■ **Job**
Gather every line below that contains the string "Chăm", and copy each one in full.

═══

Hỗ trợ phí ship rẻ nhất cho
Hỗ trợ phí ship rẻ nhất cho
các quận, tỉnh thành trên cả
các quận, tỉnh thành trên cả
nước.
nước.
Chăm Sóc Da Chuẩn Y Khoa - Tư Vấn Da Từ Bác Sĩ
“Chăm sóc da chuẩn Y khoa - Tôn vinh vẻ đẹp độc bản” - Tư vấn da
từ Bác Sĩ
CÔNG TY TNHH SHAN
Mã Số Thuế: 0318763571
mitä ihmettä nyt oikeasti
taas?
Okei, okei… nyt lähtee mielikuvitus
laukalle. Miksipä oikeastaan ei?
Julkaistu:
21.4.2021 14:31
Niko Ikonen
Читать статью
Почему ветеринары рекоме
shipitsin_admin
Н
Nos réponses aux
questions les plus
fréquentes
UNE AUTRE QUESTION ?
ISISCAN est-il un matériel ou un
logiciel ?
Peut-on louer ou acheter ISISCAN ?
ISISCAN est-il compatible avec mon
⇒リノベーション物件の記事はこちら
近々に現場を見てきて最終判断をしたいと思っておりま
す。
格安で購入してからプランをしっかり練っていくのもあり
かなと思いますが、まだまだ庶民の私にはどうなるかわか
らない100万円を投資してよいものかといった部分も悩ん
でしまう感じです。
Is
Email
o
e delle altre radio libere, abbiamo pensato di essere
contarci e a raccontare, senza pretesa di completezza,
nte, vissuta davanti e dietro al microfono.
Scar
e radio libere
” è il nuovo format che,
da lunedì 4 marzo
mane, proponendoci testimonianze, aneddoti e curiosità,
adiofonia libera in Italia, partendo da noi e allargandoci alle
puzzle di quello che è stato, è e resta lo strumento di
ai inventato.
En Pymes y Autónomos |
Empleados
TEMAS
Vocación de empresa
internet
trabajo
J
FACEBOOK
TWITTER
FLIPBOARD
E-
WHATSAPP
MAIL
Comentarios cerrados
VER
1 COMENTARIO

═══

■ **Task response**
Chăm Sóc Da Chuẩn Y Khoa - Tư Vấn Da Từ Bác Sĩ
“Chăm sóc da chuẩn Y khoa - Tôn vinh vẻ đẹp độc bản” - Tư vấn da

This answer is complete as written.